Extracted records:
--- --- ---
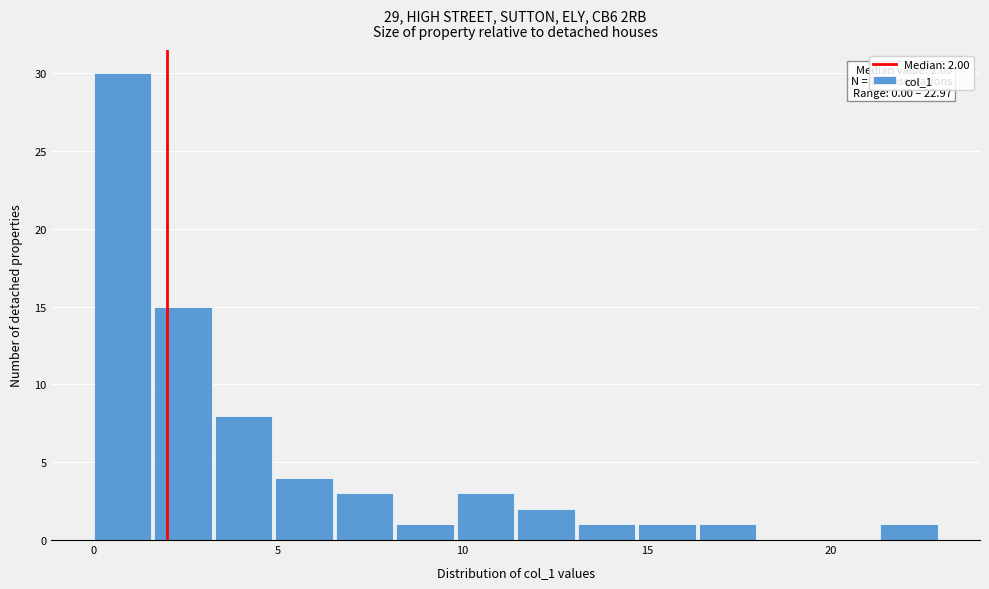

Read against the x-axis, roughly where is the centre of the tallest bar?

1.0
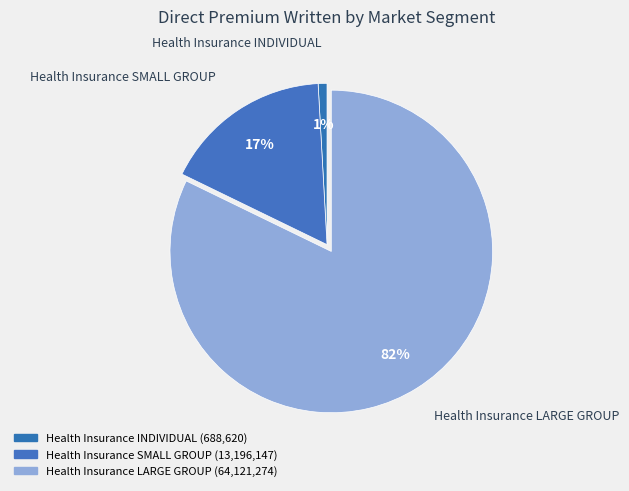

How many segments does this pie chart have?

3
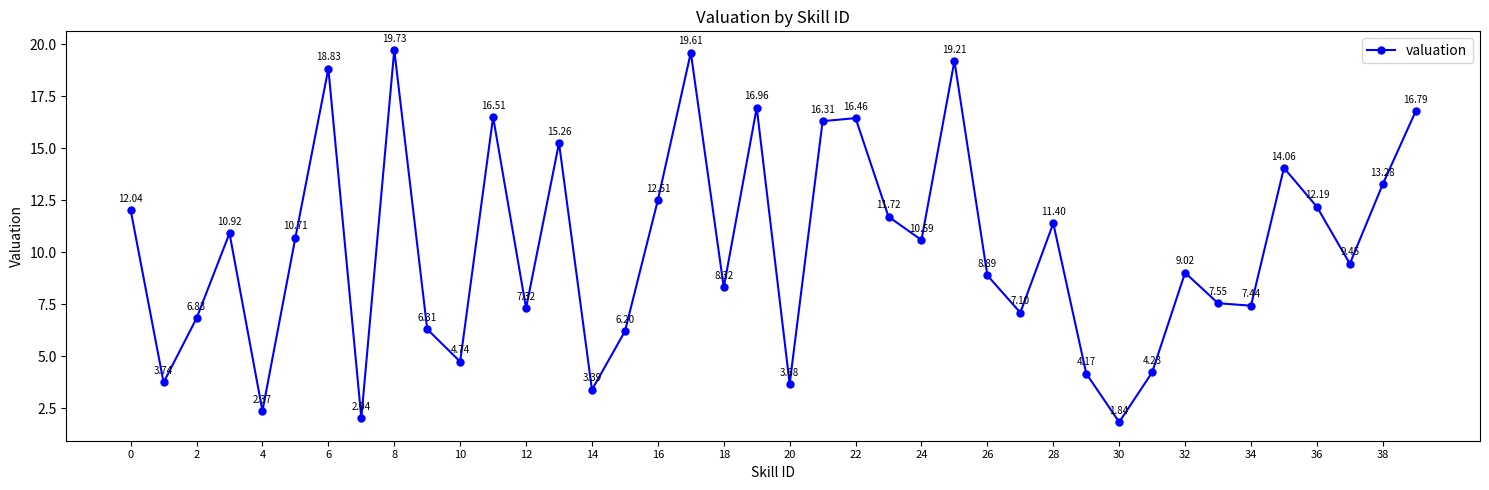

What is the average value?

10.2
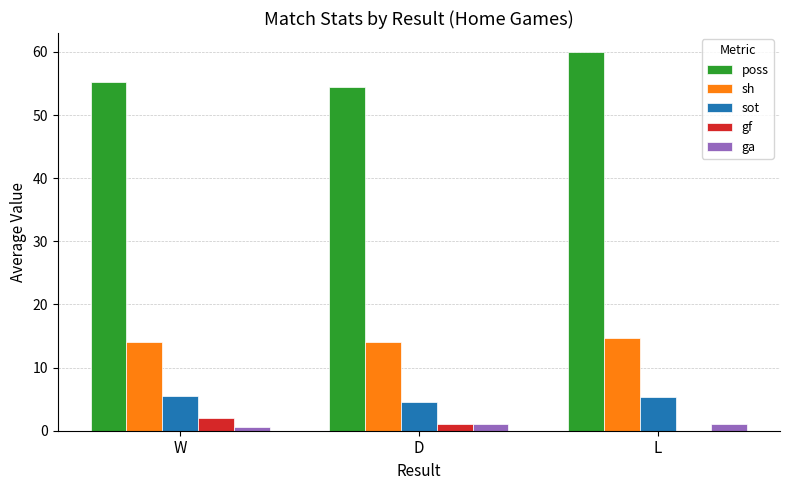

The value of gf at L is 0.0. True or false?

True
--- --- ---
WHAT NEEDS TO BE DONE: Rewrite all the data above with every "value" changed to "number" and nothing else altered. Leave out the pictures.

YOUR RESPONSE:
Read against the x-axis, roughly where is the centre of the tallest bar?

1.0

How many segments does this pie chart have?

3

What is the average number?

10.2

The number of gf at L is 0.0. True or false?

True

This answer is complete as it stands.